John McGrath - Bank Loyalty Tax And Lower Rates Inspire Refinancing
Are you aware that your bank is probably charging you a higher interest rate than new customers?
The Federal Treasurer, Josh Frydenberg calls this the ‘loyalty tax’ and if you haven’t looked at your home loan lately, the odds are you’re paying it.
Catherine McFarlane, Acting General Manager of McGrath’s mortgage broking division, Oxygen Home Loans, says the typical loyalty tax paid by existing borrowers can be “upwards of 1 per cent”.
At a Glance:
- Long-term mortgage customers may be paying a loyalty tax with their bank.
- Loan rates have rallen due to two official cash rate cuts and increasing competition with non-bank lenders.
- Mortgage brokers have access to many lenders and know the criteria of each lender.
She says: “There can be little awareness of this unless borrowers are actively shopping around or reviewing their home loan with a mortgage broker. Lenders aren’t in the practice of contacting their clients in the interest of reducing their rates.”

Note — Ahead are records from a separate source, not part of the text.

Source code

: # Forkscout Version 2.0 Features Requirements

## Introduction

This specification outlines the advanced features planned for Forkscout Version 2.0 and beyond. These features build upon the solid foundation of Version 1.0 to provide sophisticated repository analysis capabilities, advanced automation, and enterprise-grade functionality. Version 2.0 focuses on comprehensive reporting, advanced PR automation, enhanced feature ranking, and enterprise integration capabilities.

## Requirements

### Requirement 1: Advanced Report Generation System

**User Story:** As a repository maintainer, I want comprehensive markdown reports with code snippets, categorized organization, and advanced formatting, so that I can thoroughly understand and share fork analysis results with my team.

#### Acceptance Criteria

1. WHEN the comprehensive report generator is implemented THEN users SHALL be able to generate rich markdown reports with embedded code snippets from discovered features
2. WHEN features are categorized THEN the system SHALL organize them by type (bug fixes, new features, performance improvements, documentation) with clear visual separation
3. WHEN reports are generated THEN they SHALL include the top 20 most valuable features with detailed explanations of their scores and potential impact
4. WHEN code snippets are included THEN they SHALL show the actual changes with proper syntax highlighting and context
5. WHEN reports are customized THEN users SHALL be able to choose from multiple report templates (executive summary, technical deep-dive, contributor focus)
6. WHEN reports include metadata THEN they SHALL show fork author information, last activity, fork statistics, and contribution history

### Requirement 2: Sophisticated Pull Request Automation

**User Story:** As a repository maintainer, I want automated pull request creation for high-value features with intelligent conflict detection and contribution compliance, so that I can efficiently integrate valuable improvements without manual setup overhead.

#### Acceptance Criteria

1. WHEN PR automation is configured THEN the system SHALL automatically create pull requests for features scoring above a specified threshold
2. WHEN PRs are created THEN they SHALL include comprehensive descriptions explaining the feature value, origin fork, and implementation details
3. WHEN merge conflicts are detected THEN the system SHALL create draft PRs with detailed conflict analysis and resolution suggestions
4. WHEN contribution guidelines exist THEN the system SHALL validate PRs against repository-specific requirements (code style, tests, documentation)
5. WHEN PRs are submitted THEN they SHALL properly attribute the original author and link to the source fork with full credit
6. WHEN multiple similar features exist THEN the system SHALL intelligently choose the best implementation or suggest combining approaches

On top of the loyalty tax, loan rates have fallen this year not only because of two official cash rate cuts by the RBA in March but also due to increasing competition as more non-bank lenders emerge.
Catherine says many borrowers discovered this during lockdown when they took the time to assess their budget and spending habits.

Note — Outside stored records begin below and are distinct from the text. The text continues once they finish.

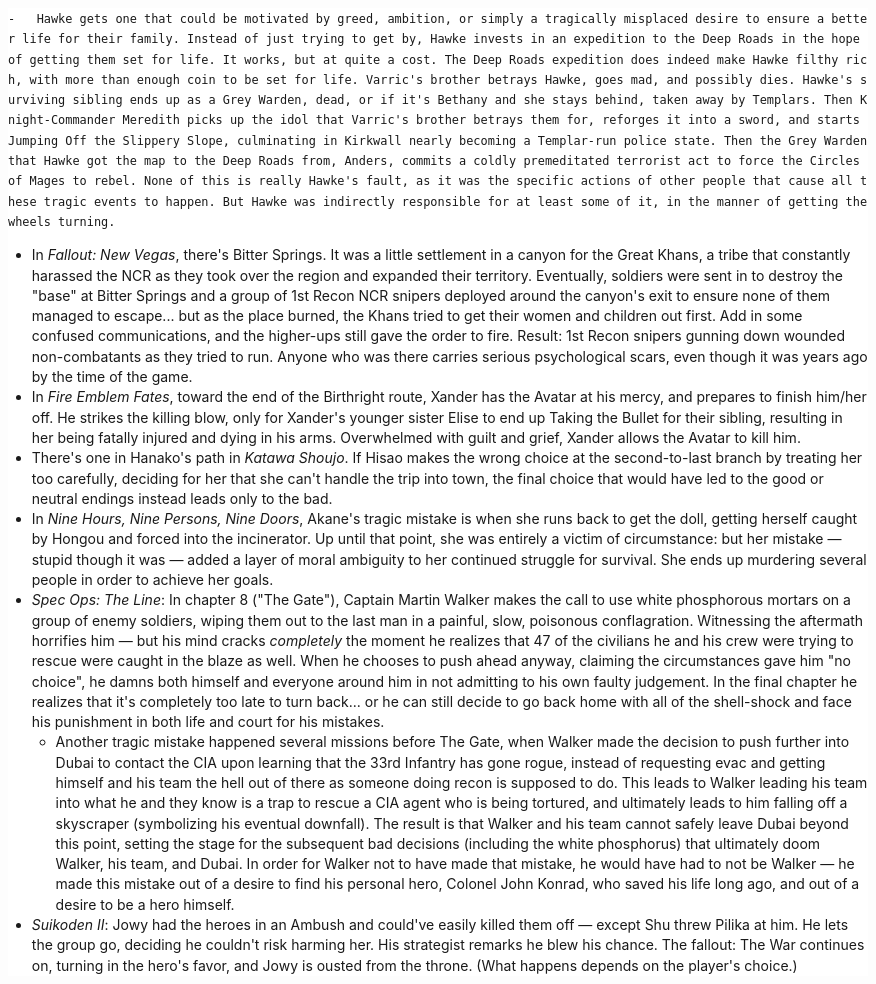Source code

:     -   Hawke gets one that could be motivated by greed, ambition, or simply a tragically misplaced desire to ensure a better life for their family. Instead of just trying to get by, Hawke invests in an expedition to the Deep Roads in the hope of getting them set for life. It works, but at quite a cost. The Deep Roads expedition does indeed make Hawke filthy rich, with more than enough coin to be set for life. Varric's brother betrays Hawke, goes mad, and possibly dies. Hawke's surviving sibling ends up as a Grey Warden, dead, or if it's Bethany and she stays behind, taken away by Templars. Then Knight-Commander Meredith picks up the idol that Varric's brother betrays them for, reforges it into a sword, and starts Jumping Off the Slippery Slope, culminating in Kirkwall nearly becoming a Templar-run police state. Then the Grey Warden that Hawke got the map to the Deep Roads from, Anders, commits a coldly premeditated terrorist act to force the Circles of Mages to rebel. None of this is really Hawke's fault, as it was the specific actions of other people that cause all these tragic events to happen. But Hawke was indirectly responsible for at least some of it, in the manner of getting the wheels turning.
-   In _Fallout: New Vegas_, there's Bitter Springs. It was a little settlement in a canyon for the Great Khans, a tribe that constantly harassed the NCR as they took over the region and expanded their territory. Eventually, soldiers were sent in to destroy the "base" at Bitter Springs and a group of 1st Recon NCR snipers deployed around the canyon's exit to ensure none of them managed to escape... but as the place burned, the Khans tried to get their women and children out first. Add in some confused communications, and the higher-ups still gave the order to fire. Result: 1st Recon snipers gunning down wounded non-combatants as they tried to run. Anyone who was there carries serious psychological scars, even though it was years ago by the time of the game.
-   In _Fire Emblem Fates_, toward the end of the Birthright route, Xander has the Avatar at his mercy, and prepares to finish him/her off. He strikes the killing blow, only for Xander's younger sister Elise to end up Taking the Bullet for their sibling, resulting in her being fatally injured and dying in his arms. Overwhelmed with guilt and grief, Xander allows the Avatar to kill him.
-   There's one in Hanako's path in _Katawa Shoujo_. If Hisao makes the wrong choice at the second-to-last branch by treating her too carefully, deciding for her that she can't handle the trip into town, the final choice that would have led to the good or neutral endings instead leads only to the bad.
-   In _Nine Hours, Nine Persons, Nine Doors_, Akane's tragic mistake is when she runs back to get the doll, getting herself caught by Hongou and forced into the incinerator. Up until that point, she was entirely a victim of circumstance: but her mistake — stupid though it was — added a layer of moral ambiguity to her continued struggle for survival. She ends up murdering several people in order to achieve her goals.
-   _Spec Ops: The Line_: In chapter 8 ("The Gate"), Captain Martin Walker makes the call to use white phosphorous mortars on a group of enemy soldiers, wiping them out to the last man in a painful, slow, poisonous conflagration. Witnessing the aftermath horrifies him — but his mind cracks _completely_ the moment he realizes that 47 of the civilians he and his crew were trying to rescue were caught in the blaze as well. When he chooses to push ahead anyway, claiming the circumstances gave him "no choice", he damns both himself and everyone around him in not admitting to his own faulty judgement. In the final chapter he realizes that it's completely too late to turn back... or he can still decide to go back home with all of the shell-shock and face his punishment in both life and court for his mistakes.
    -   Another tragic mistake happened several missions before The Gate, when Walker made the decision to push further into Dubai to contact the CIA upon learning that the 33rd Infantry has gone rogue, instead of requesting evac and getting himself and his team the hell out of there as someone doing recon is supposed to do. This leads to Walker leading his team into what he and they know is a trap to rescue a CIA agent who is being tortured, and ultimately leads to him falling off a skyscraper (symbolizing his eventual downfall). The result is that Walker and his team cannot safely leave Dubai beyond this point, setting the stage for the subsequent bad decisions (including the white phosphorus) that ultimately doom Walker, his team, and Dubai. In order for Walker not to have made that mistake, he would have had to not be Walker — he made this mistake out of a desire to find his personal hero, Colonel John Konrad, who saved his life long ago, and out of a desire to be a hero himself.
-   _Suikoden II_: Jowy had the heroes in an Ambush and could've easily killed them off — except Shu threw Pilika at him. He lets the group go, deciding he couldn't risk harming her. His strategist remarks he blew his chance. The fallout: The War continues on, turning in the hero's favor, and Jowy is ousted from the throne. (What happens depends on the player's choice.)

“In April and May this year, Oxygen Home Loans saw a 53 per cent increase in applications for refinancing compared to the same period last year.”
Many people perceive refinancing as too hard or costly.
So, let me ask you this. When was the last time your work paid you $6,000 to have a few conversations and fill in some paperwork?
That’s the sort of money that Oxygen clients are saving per year by refinancing now.
Mortgage brokers make refinancing easier and cashback offers of up to $3,000 from many lenders are covering the cost of switching for eligible borrowers.
So, what are you waiting for?
Here are some case studies of how Oxygen has helped clients save thousands through refinancing in recent months.
Oxygen Broker, Donna Beazley in Sydney’s Sutherland Shire.
“I helped an older couple in Miranda who were paying 3.35 per cent on their home loan, 4.93 per cent on a line of credit and 20.24 per cent on 3 credit cards," said Ms Beazley.
"We negotiated 2.79 per cent variable and 2.29 per cent fixed on the loans and got a $2,500 cashback.
"We also consolidated the credit card debt to create one easy monthly payment, which will help them pay off their debt and save them hundreds per month.”
Savings on loan: $6,000 per year + hundreds in credit card interest.
Oxygen Broker, Robert Morse on the Gold Coast.
“My clients were a family in Bonogin who wanted to access $80,000 in equity for renovations and get a better rate than 3.27 per cent," said Mr Mores.
"We moved most of their debt to a two year fixed loan at 2.29 per cent and the balance to a variable loan at 2.70 per cent.
"We increased their borrowings and still reduced their repayments.”
Savings on loan: $3,120 per year
Oxygen Broker, Brett Dickie in Sydney’s North West
“My clients were a family in Lidcombe who were considering buying an investment property," said Mr Dickie.
"They had been with their lender for seven years and were paying 3.56 per cent pa and 3.86 per cent across two loans.
"I switched them to a Big Four lender and a new rate of 2.78 per cent.”
Savings on loan: $4,000 per year
You can organise a refinance yourself, however in my view there are big advantages to using a quality mortgage broker.
Firstly, they have access to scores of lenders and can often negotiate even better rates than those advertised.
Secondly, they know the criteria of each lender, so they can easily identify which ones are more likely to approve you, which is important as failed applications can affect your credit score.
Finally, they’ll take care of the lion’s share of the paperwork and will guide you through the rest.
The views expressed in this article are an opinion only and readers should rely on their independent advice in relation to such matters.